In another major development zone, that of the Arkhangelsk region south of Murmansk near the Norway and Finland border, China’s Poly Group Corporation is planning a $5.5 billion development project, involving a new deep water port and a rail connection to the south. The intention is to ship coal, fertilizer, oil, and other goods from Siberia and the Urals via the Arctic, and then south by rail. Igor Orlov, the governor of Arkhangelsk, estimates that the project will generate 40,000 jobs when it is completed in 2023.
A long-range intention of the Russian development of Arctic facilities is the testing of structures required for human outposts on the Moon and on Mars.
A ministerial meeting of the Arctic Council in Fairbanks, Alaska on May 11 was projected to be contentious by those who are trying to sabotage President Trump’s effort to establish cooperative and friendly relations with Russia. Such projections were proven futile. Among the outcomes of the meeting, chaired by the United States, was the signing of a binding agreement to facilitate cooperation in scientific research in the region, ensuring that scientists and their equipment and data can flow more freely across international borders within the Arctic. An Arctic Shipping Traffic Database has been set up, while a new Arctic Economic Council and a Task Force on Improved Connectivity are becoming operational.

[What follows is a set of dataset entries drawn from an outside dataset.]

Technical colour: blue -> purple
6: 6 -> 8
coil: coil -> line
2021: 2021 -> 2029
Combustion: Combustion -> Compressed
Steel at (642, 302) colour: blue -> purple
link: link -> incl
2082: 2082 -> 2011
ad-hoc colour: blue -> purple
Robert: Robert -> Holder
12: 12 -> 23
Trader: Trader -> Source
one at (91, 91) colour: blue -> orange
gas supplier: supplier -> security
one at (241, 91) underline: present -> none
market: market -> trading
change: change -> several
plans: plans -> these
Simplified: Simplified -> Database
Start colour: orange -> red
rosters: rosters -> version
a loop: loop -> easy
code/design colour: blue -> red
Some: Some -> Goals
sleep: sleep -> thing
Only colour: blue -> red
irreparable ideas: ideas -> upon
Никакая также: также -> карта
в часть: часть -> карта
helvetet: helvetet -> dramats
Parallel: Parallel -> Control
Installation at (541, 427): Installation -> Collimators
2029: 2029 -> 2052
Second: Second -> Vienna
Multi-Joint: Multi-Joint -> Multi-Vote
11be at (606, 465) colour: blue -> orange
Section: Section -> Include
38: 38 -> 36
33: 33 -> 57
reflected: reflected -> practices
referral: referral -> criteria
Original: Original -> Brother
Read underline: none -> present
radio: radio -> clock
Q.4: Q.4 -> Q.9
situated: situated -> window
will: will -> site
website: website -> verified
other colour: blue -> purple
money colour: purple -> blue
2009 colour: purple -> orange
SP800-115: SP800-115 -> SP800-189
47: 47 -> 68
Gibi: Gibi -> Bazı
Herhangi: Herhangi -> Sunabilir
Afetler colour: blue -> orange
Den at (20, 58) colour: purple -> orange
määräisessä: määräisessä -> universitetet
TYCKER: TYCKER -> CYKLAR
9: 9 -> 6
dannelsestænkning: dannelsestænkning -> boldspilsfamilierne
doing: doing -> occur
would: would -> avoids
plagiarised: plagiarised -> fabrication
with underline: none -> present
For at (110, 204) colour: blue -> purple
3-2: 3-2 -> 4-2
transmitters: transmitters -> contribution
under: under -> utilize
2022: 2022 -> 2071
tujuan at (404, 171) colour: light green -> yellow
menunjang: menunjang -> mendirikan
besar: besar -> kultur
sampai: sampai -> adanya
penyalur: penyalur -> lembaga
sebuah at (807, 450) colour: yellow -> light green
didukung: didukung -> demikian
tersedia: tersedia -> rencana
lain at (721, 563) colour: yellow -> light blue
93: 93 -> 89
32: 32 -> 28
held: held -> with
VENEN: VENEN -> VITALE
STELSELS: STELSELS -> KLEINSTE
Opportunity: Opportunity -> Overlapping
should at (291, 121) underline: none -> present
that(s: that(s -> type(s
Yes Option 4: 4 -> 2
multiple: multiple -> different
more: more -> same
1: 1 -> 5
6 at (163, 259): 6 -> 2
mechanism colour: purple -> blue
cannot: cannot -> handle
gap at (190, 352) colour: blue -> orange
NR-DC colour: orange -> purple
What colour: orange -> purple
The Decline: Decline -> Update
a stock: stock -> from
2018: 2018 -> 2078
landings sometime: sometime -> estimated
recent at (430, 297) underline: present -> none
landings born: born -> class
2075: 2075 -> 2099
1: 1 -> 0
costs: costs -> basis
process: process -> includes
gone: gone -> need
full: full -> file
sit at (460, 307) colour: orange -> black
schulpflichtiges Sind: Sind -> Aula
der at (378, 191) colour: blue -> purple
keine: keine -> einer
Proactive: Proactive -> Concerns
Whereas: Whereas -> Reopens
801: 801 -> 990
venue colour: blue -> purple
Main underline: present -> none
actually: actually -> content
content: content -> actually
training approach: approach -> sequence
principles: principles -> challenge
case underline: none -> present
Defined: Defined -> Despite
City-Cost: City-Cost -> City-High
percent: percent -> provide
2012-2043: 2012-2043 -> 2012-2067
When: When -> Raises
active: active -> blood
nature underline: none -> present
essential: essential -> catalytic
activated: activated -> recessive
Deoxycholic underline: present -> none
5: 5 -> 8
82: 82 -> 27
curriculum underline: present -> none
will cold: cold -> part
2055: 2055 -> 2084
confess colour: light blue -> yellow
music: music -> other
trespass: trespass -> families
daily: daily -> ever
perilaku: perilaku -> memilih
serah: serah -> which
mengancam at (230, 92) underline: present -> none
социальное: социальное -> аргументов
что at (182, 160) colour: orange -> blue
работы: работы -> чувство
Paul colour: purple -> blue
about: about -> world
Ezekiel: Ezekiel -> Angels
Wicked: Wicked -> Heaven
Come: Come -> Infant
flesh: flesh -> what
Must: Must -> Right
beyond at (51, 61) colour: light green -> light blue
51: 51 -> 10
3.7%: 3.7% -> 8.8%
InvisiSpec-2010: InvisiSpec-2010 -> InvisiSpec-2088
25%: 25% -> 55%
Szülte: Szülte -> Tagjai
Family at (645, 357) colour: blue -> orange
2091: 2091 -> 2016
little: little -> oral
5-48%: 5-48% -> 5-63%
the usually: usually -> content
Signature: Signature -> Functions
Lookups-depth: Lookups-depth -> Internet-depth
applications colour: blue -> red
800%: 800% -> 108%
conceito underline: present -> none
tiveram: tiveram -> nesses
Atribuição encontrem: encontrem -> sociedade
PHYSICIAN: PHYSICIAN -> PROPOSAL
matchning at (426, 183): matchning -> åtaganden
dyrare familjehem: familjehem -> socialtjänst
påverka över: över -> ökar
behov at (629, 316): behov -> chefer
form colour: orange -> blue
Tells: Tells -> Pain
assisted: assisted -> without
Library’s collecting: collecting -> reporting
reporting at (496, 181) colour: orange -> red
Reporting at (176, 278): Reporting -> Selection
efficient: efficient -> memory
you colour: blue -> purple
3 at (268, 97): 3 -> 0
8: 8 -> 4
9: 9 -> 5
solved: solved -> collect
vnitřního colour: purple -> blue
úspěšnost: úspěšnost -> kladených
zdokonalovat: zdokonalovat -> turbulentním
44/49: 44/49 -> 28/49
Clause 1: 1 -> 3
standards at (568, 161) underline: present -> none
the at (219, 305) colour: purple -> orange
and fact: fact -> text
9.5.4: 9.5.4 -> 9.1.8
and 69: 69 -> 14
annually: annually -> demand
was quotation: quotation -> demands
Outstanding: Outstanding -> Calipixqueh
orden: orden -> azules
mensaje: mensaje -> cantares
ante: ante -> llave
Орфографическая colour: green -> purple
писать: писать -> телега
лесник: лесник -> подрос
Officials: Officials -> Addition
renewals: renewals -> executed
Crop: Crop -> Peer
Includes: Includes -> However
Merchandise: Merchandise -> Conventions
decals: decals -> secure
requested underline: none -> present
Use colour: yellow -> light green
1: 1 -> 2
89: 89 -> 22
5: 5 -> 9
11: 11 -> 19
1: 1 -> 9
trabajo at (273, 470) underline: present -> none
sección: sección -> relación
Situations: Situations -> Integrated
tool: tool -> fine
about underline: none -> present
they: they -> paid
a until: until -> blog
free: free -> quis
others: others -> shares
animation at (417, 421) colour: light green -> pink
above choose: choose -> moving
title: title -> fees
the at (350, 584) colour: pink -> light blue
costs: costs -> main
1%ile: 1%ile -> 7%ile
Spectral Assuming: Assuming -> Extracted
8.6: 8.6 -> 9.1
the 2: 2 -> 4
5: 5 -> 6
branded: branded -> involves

David Balton, the U.S. Deputy Assistant Secretary of State for Oceans and Fisheries, who represented the U.S. at the meeting, countered the neocon dreams of confrontation with Russia, saying that the Arctic remains stable and peaceful. “Through the Arctic Council, we have a venue that has been doing very well in promoting international cooperation among all eight nations, including Russia,” Balton said, adding that “Whatever other differences may exist between the United States, Russia, and other members of the Arctic Council, and Russia related to other parts of the world, don’t manifest themselves in the world of the Arctic Council. That has remained a very cooperative body.”
The Wilson Center’s Arctic Circle Forum is hosting a conference in Washington on June 21-22, titled “The United States and Russia in the Arctic.” Balton will speak, along with many others from the United States, Russia, and other Arctic Council nations. It is precisely this kind of cooperation—pushing forward the frontiers of development and the frontiers of human knowledge—that, like the New Silk Road, is moving the world into a new paradigm of peace through development.